(Work to complete):
Where a line contains the word "selbst", copy that line from the records below.

(Items listed in a dataset):
* * *

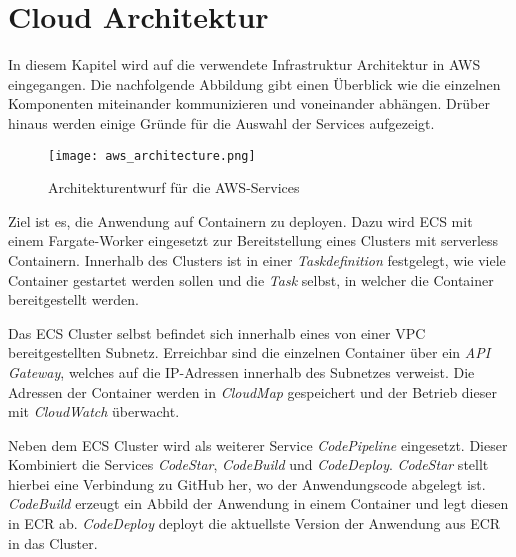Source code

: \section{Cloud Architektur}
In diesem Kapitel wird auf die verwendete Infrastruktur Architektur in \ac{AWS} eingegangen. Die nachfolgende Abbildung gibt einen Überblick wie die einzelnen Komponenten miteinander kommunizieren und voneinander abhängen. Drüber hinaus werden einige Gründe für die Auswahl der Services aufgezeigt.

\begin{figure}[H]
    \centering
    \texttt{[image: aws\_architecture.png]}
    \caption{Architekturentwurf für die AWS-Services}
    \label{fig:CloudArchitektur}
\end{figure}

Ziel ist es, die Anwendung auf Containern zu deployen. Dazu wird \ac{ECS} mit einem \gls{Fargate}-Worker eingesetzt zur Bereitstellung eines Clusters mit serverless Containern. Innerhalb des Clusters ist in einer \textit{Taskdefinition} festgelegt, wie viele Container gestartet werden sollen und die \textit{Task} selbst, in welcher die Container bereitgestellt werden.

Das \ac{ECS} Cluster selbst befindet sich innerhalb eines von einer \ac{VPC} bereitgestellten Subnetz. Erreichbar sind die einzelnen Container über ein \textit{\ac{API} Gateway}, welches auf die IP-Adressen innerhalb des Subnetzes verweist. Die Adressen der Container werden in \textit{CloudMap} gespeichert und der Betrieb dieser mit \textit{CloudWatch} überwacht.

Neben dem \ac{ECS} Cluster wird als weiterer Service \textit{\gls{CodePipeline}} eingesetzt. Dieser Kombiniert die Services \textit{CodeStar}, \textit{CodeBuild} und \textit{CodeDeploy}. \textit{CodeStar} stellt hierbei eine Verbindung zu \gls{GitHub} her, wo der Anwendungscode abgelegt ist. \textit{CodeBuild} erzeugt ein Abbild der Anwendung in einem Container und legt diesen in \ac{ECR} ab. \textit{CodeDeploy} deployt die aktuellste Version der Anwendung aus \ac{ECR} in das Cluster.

* * *

(Written response):
Ziel ist es, die Anwendung auf Containern zu deployen. Dazu wird \ac{ECS} mit einem \gls{Fargate}-Worker eingesetzt zur Bereitstellung eines Clusters mit serverless Containern. Innerhalb des Clusters ist in einer \textit{Taskdefinition} festgelegt, wie viele Container gestartet werden sollen und die \textit{Task} selbst, in welcher die Container bereitgestellt werden.
Das \ac{ECS} Cluster selbst befindet sich innerhalb eines von einer \ac{VPC} bereitgestellten Subnetz. Erreichbar sind die einzelnen Container über ein \textit{\ac{API} Gateway}, welches auf die IP-Adressen innerhalb des Subnetzes verweist. Die Adressen der Container werden in \textit{CloudMap} gespeichert und der Betrieb dieser mit \textit{CloudWatch} überwacht.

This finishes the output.